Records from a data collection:
· · · ·

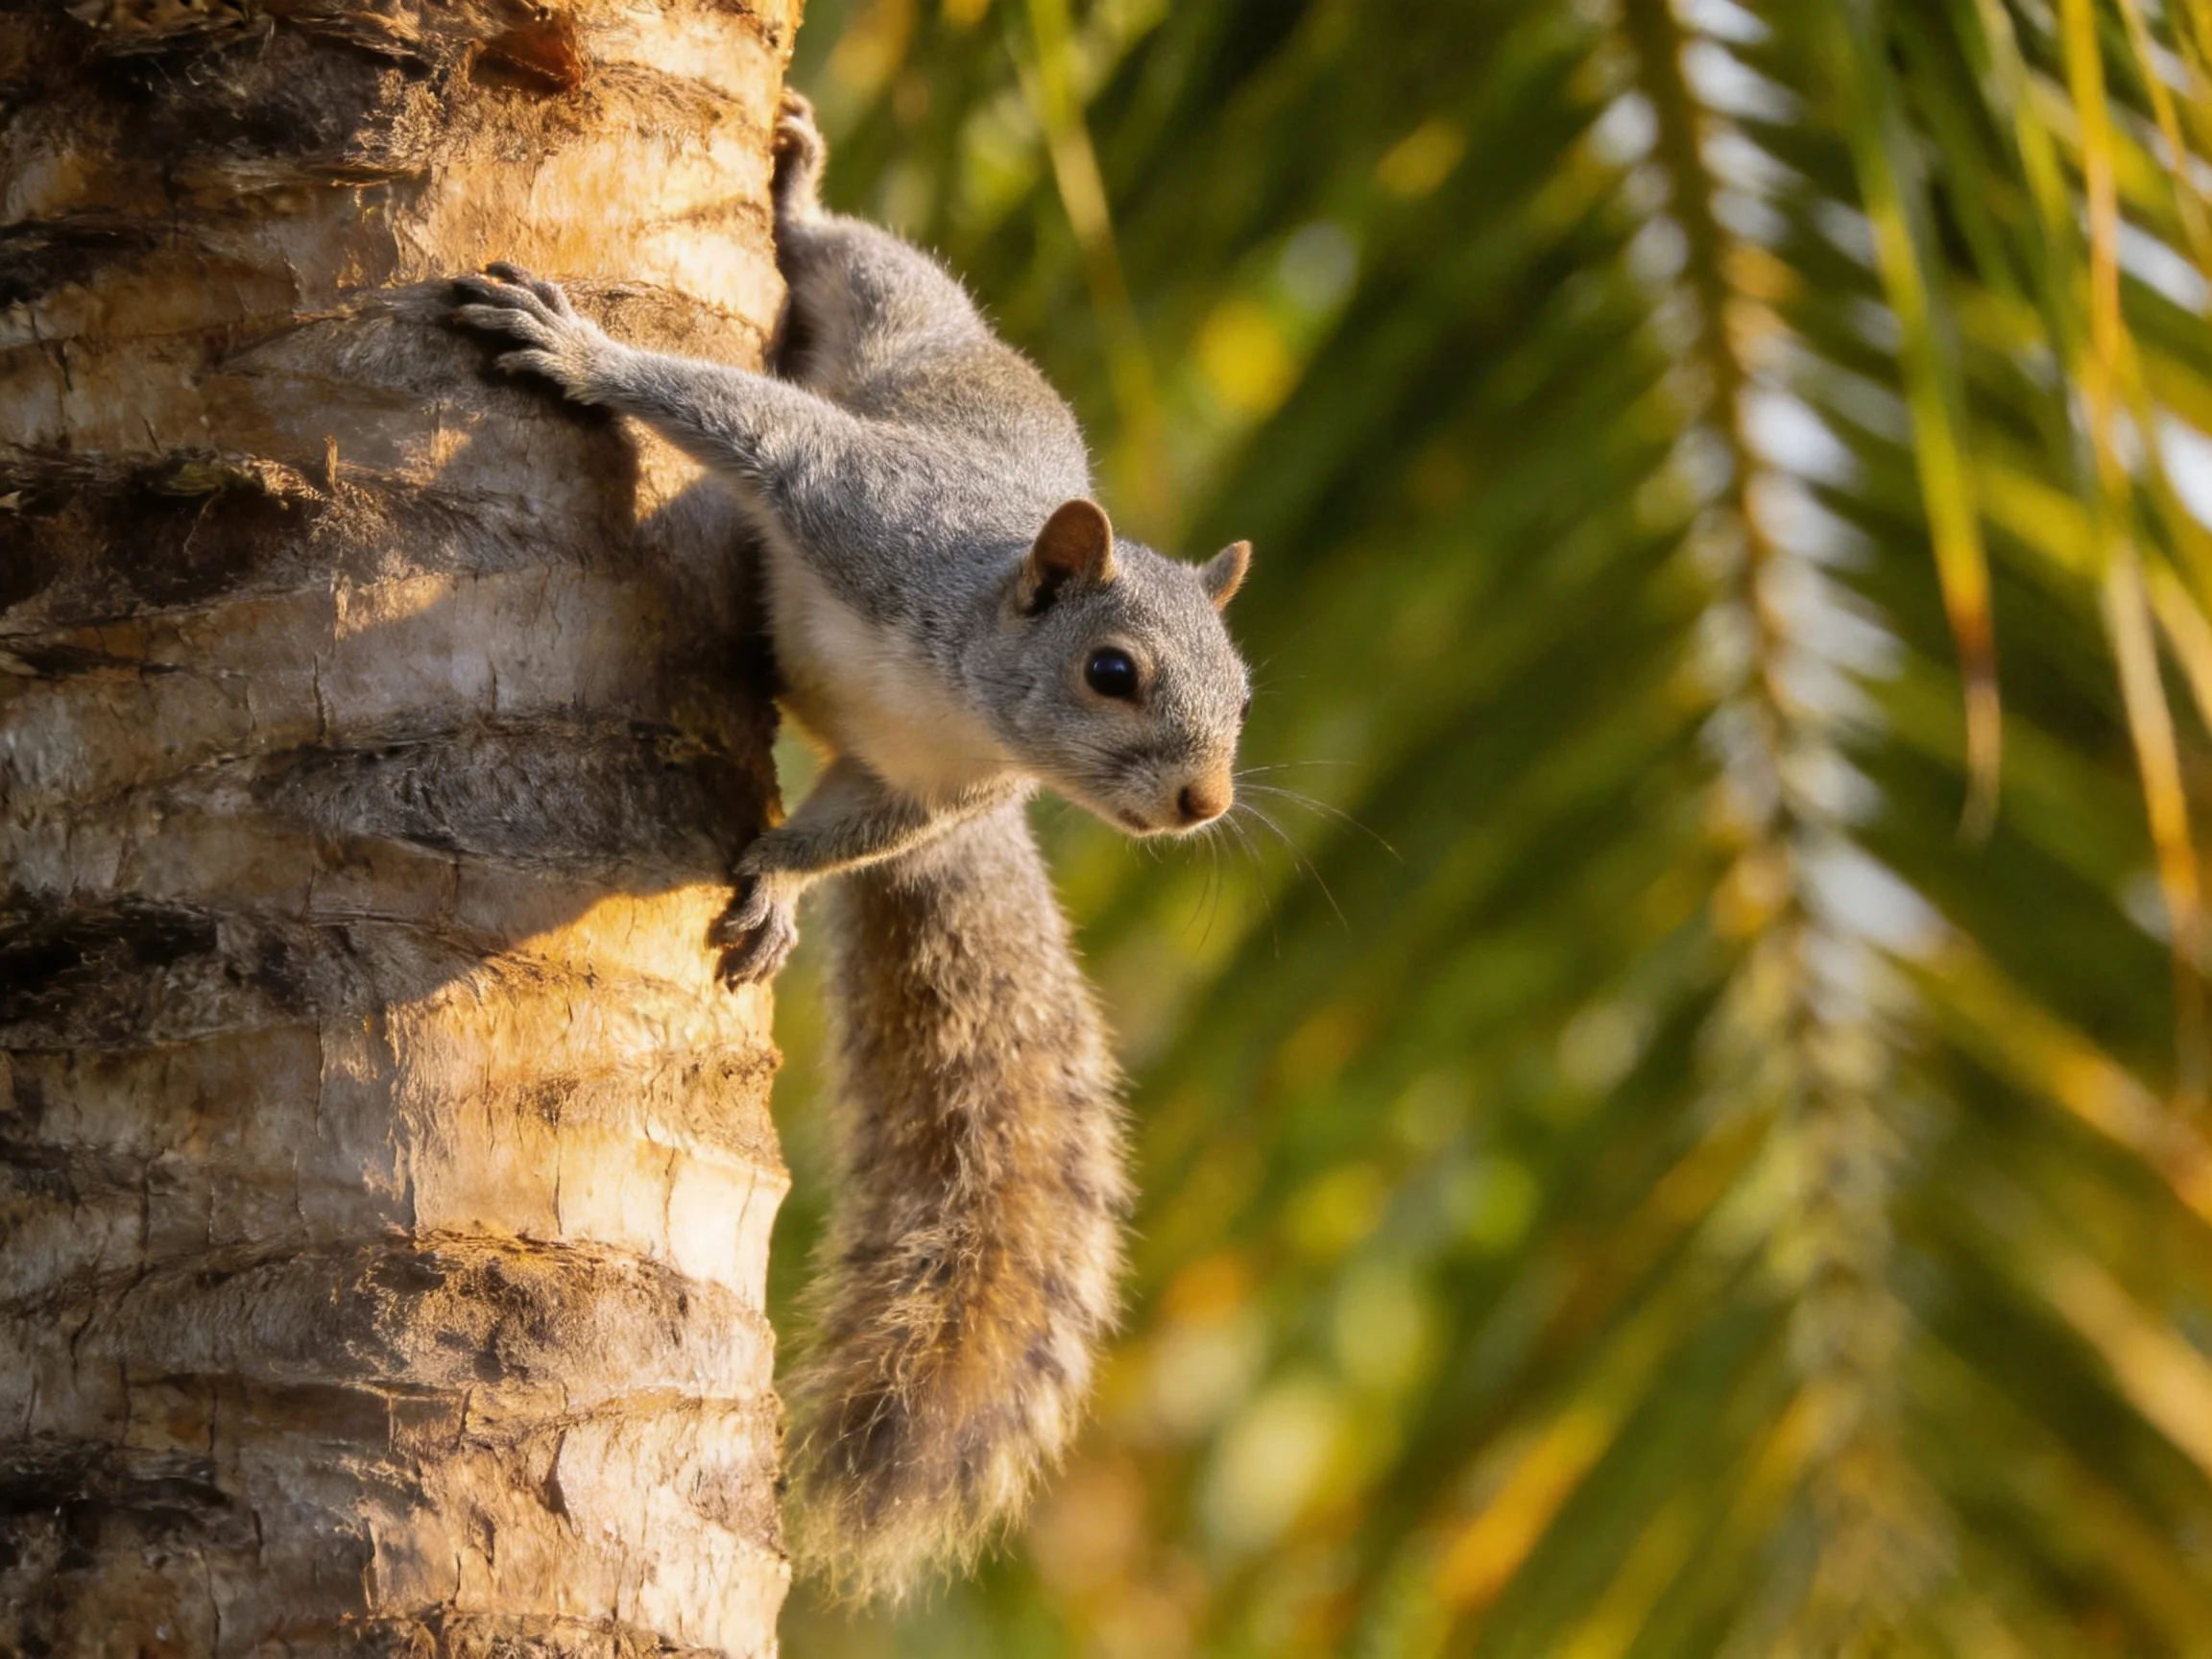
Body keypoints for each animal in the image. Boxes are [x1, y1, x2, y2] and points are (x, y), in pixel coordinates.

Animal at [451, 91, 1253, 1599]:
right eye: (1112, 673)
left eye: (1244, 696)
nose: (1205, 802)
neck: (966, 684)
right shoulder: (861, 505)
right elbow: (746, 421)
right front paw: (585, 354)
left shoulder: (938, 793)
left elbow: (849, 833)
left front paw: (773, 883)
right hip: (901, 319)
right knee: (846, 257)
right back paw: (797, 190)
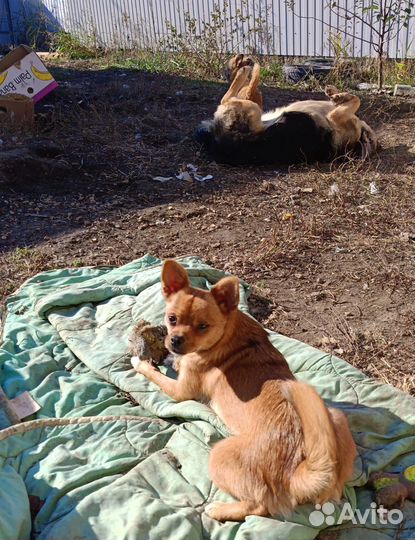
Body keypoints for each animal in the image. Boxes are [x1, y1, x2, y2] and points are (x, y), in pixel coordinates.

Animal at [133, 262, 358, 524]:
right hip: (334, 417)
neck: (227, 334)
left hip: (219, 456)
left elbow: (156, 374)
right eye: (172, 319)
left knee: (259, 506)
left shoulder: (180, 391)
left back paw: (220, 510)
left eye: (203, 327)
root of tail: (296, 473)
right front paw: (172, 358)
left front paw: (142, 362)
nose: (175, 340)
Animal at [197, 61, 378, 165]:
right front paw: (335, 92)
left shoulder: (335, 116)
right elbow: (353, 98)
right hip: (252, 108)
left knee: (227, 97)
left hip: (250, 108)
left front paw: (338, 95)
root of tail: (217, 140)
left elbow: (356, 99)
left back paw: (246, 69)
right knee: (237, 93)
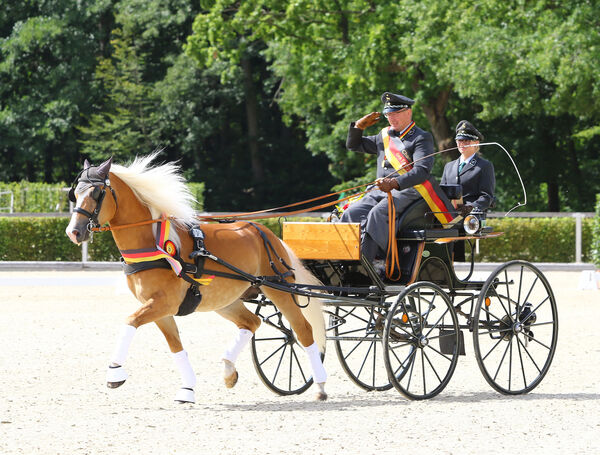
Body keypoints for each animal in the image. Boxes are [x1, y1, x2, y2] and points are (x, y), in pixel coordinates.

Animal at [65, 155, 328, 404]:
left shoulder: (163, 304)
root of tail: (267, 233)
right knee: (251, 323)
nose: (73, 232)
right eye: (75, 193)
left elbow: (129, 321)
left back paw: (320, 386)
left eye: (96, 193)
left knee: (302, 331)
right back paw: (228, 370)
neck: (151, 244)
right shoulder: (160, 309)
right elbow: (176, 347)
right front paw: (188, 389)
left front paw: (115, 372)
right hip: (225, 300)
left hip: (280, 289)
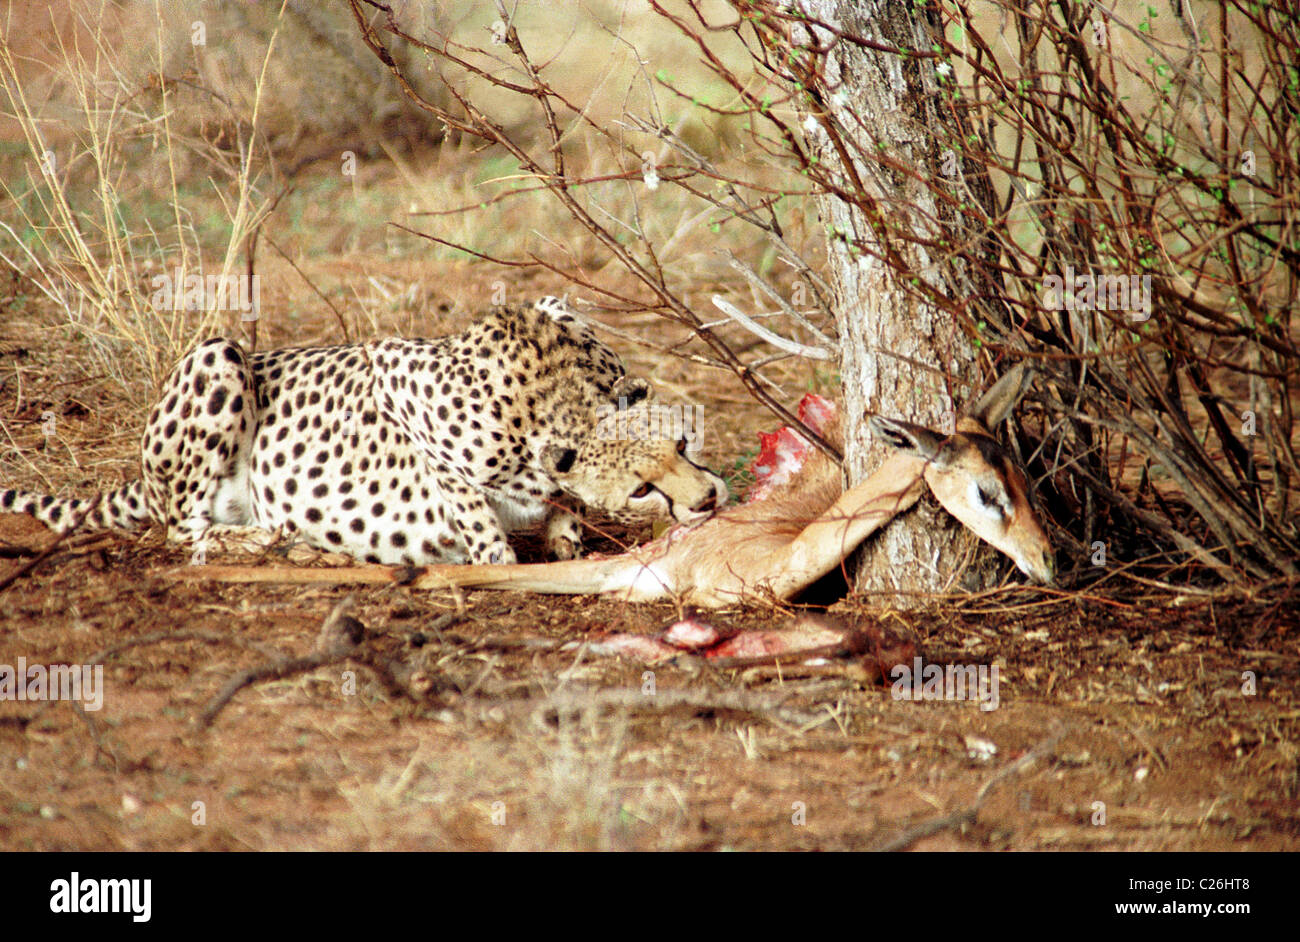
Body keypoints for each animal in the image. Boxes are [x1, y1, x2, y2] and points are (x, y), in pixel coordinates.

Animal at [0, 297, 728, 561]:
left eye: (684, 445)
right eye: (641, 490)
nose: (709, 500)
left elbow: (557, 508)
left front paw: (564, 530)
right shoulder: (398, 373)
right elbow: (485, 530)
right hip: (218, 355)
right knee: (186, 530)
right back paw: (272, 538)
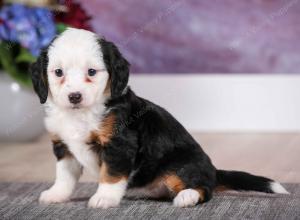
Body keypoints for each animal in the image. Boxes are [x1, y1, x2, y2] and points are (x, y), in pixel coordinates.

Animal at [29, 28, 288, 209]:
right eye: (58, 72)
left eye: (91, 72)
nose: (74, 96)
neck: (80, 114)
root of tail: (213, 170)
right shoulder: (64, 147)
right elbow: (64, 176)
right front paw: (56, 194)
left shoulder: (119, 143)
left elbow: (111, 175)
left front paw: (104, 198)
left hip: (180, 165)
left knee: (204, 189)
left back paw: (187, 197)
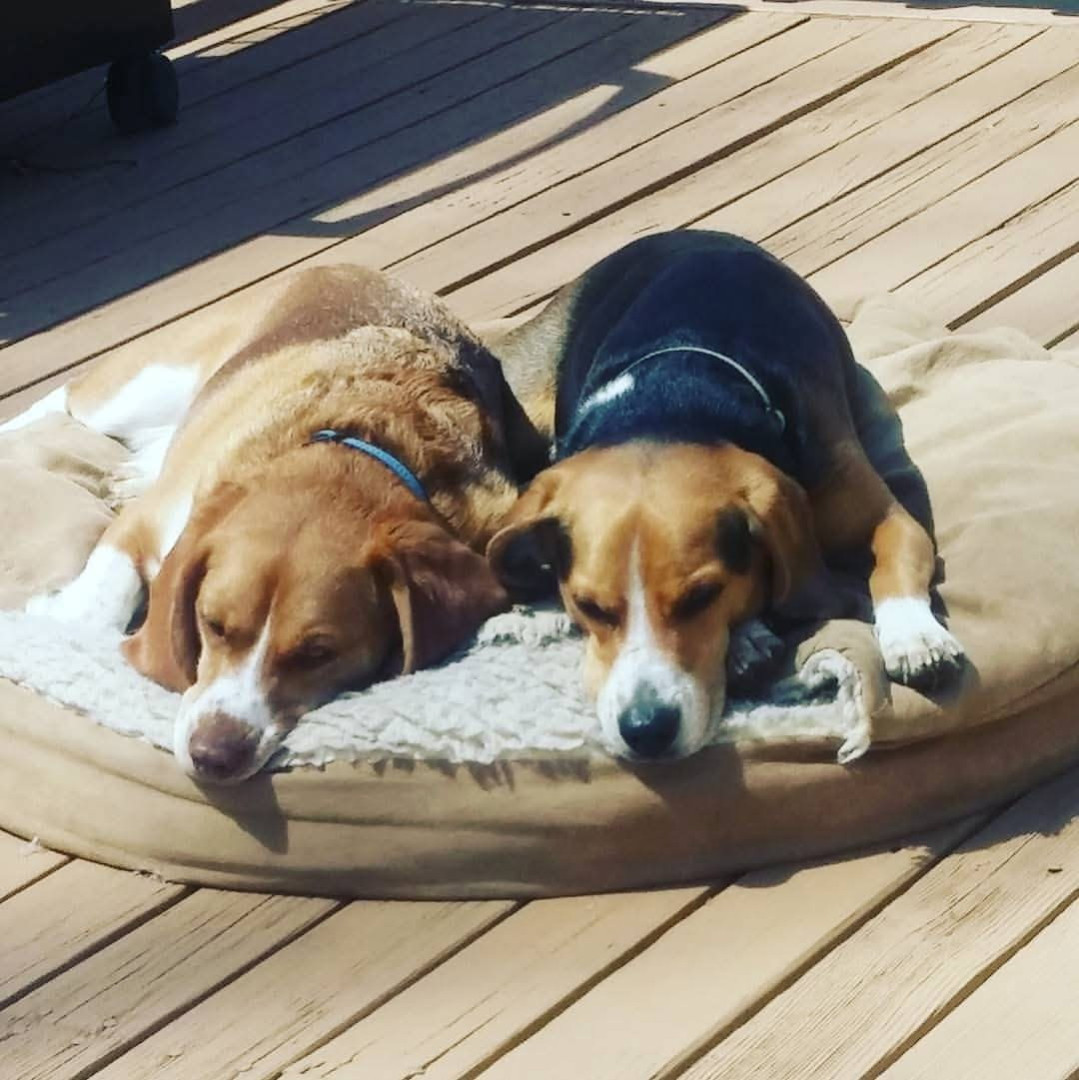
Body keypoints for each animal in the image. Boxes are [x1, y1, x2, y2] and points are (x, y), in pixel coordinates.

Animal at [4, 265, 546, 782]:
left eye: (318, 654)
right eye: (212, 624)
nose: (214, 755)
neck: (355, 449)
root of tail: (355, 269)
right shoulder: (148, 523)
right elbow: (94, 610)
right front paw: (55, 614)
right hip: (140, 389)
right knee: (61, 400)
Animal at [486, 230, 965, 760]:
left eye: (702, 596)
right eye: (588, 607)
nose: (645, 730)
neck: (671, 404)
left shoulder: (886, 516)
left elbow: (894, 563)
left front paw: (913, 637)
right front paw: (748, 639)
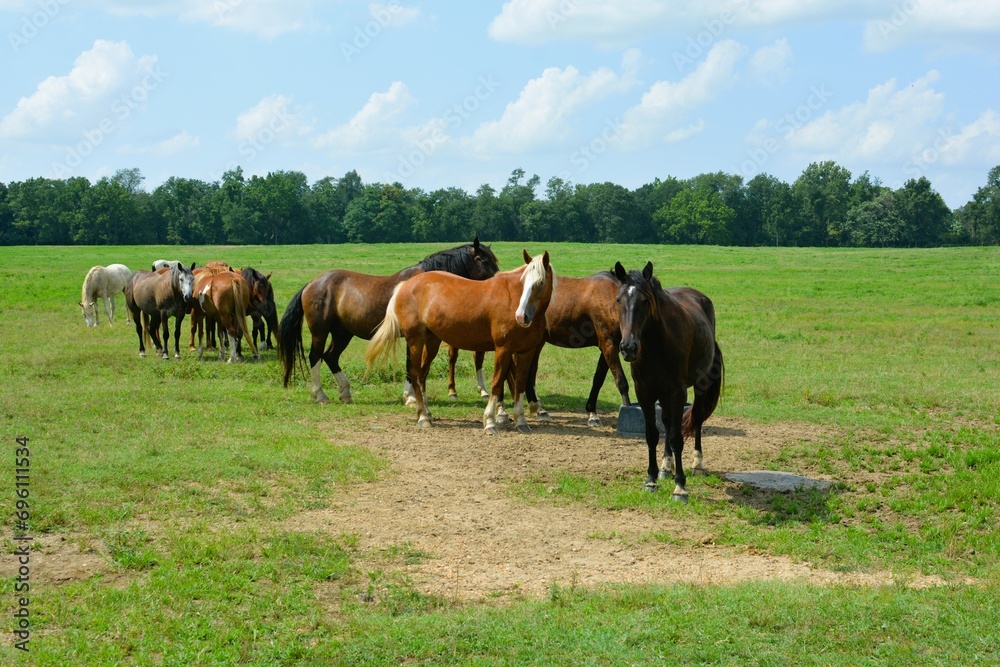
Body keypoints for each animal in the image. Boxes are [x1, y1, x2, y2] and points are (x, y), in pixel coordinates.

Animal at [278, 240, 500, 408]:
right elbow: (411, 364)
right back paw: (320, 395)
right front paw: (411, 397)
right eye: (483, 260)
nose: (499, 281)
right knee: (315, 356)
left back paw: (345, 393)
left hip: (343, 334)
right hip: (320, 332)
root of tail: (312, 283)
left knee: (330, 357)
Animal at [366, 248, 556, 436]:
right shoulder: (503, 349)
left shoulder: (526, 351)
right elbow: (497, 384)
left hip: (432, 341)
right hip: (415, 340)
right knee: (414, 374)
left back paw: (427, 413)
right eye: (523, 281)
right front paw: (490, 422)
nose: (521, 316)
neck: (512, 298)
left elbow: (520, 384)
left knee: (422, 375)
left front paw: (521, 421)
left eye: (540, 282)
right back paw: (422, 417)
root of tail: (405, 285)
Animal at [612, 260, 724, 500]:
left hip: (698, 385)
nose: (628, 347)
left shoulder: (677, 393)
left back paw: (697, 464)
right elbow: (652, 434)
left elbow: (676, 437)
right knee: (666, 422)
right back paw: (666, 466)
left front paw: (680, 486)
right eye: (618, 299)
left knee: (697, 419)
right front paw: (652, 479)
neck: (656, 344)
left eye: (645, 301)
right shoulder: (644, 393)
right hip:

· · · ·

• WHAT THE TASK ASKS
What's needed is every line above, retyped exactly and free of pictures.

• FINAL ANSWER
Body keypoints for each animal in the image. Boxes are [x1, y1, x2, y2] and points are (x, y), in pixel coordinates.

Animal at [451, 91, 1253, 1599]:
right eye: (1112, 673)
left eye: (1244, 696)
nose: (1205, 802)
neck: (966, 684)
right shoulder: (861, 505)
right elbow: (746, 421)
right front paw: (585, 354)
left shoulder: (938, 793)
left elbow: (849, 833)
left front paw: (773, 883)
right hip: (901, 319)
right knee: (846, 257)
right back paw: (797, 190)
Body keypoints for each animal in the image. Boxes are [x1, y1, x2, y2] and points are (x, y), in pixel coordinates.

Animal at [133, 262, 358, 524]:
right hip: (334, 417)
neck: (227, 334)
left hip: (219, 456)
left elbow: (156, 374)
right eye: (172, 319)
left knee: (259, 506)
left shoulder: (180, 391)
left back paw: (220, 510)
left eye: (203, 327)
root of tail: (296, 473)
right front paw: (172, 358)
left front paw: (142, 362)
nose: (175, 340)
Animal at [197, 61, 378, 165]:
right front paw: (335, 92)
left shoulder: (335, 116)
right elbow: (353, 98)
right hip: (252, 108)
left knee: (227, 97)
left hip: (250, 108)
left front paw: (338, 95)
root of tail: (217, 140)
left elbow: (356, 99)
left back paw: (246, 69)
right knee: (237, 93)
Body keypoints for each animal in the image. Boxes are [x1, y1, x2, y2] and points are (x, y), in pixel coordinates.

Animal at [65, 155, 328, 404]:
left shoulder: (163, 304)
root of tail: (267, 233)
right knee: (251, 323)
nose: (73, 232)
right eye: (75, 193)
left elbow: (129, 321)
left back paw: (320, 386)
left eye: (96, 193)
left knee: (302, 331)
right back paw: (228, 370)
neck: (151, 244)
right shoulder: (160, 309)
right elbow: (176, 347)
right front paw: (188, 389)
left front paw: (115, 372)
right hip: (225, 300)
left hip: (280, 289)
Body keypoints for each animal in the image. Boxes are [x1, y1, x2, y2] and points are (x, y), in pixel coordinates.

Animal at [0, 297, 728, 561]:
left eye: (684, 445)
right eye: (641, 490)
nose: (709, 500)
left elbow: (557, 508)
left front paw: (564, 530)
right shoulder: (398, 373)
right elbow: (485, 530)
right hip: (218, 355)
right knee: (186, 530)
right back paw: (272, 538)
Body keypoints for each animal in the image. Boxes are [x1, y1, x2, y2] and points are (x, y), in pixel coordinates.

Animal at [29, 28, 288, 209]:
right eye: (58, 72)
left eye: (91, 72)
nose: (74, 96)
neck: (80, 114)
root of tail: (213, 170)
right shoulder: (64, 147)
right elbow: (64, 176)
right front paw: (56, 194)
left shoulder: (119, 143)
left elbow: (111, 175)
left front paw: (104, 198)
left hip: (180, 165)
left knee: (204, 189)
left back paw: (187, 197)
Body keypoints for each animal in the image. Boxes are [x1, y1, x2, y2] and points are (x, y), in pixel coordinates.

Animal at [4, 265, 546, 782]:
left eye: (318, 654)
right eye: (212, 624)
nose: (214, 755)
neck: (355, 449)
root of tail: (355, 269)
right shoulder: (148, 523)
right elbow: (94, 610)
right front paw: (55, 614)
right hip: (140, 389)
right knee: (61, 400)
Animal at [486, 230, 965, 760]:
left eye: (702, 596)
right eye: (588, 607)
nose: (645, 730)
neck: (671, 404)
left shoulder: (886, 516)
left elbow: (894, 563)
left front paw: (913, 637)
right front paw: (748, 639)
Body keypoints for each animal in the image. Boxes are [x1, y1, x2, y2] and points are (x, y), in pixel coordinates.

Animal at [278, 240, 500, 408]:
right elbow: (411, 364)
right back paw: (320, 395)
right front paw: (411, 397)
right eye: (483, 260)
nose: (499, 281)
right knee: (315, 356)
left back paw: (345, 393)
left hip: (343, 334)
right hip: (320, 332)
root of tail: (312, 283)
left knee: (330, 357)
Animal at [366, 248, 556, 436]:
right shoulder: (503, 349)
left shoulder: (526, 351)
right elbow: (497, 384)
left hip: (432, 341)
right hip: (415, 340)
right knee: (414, 374)
left back paw: (427, 413)
right eye: (523, 281)
right front paw: (490, 422)
nose: (521, 316)
neck: (512, 298)
left elbow: (520, 384)
left knee: (422, 375)
left front paw: (521, 421)
left eye: (540, 282)
right back paw: (422, 417)
root of tail: (405, 285)
Animal at [612, 260, 724, 500]:
left hip: (698, 385)
nose: (628, 347)
left shoulder: (677, 393)
left back paw: (697, 464)
right elbow: (652, 434)
left elbow: (676, 437)
right knee: (666, 422)
right back paw: (666, 466)
left front paw: (680, 486)
right eye: (618, 299)
left knee: (697, 419)
right front paw: (652, 479)
neck: (656, 344)
left eye: (645, 301)
right shoulder: (644, 393)
right hip:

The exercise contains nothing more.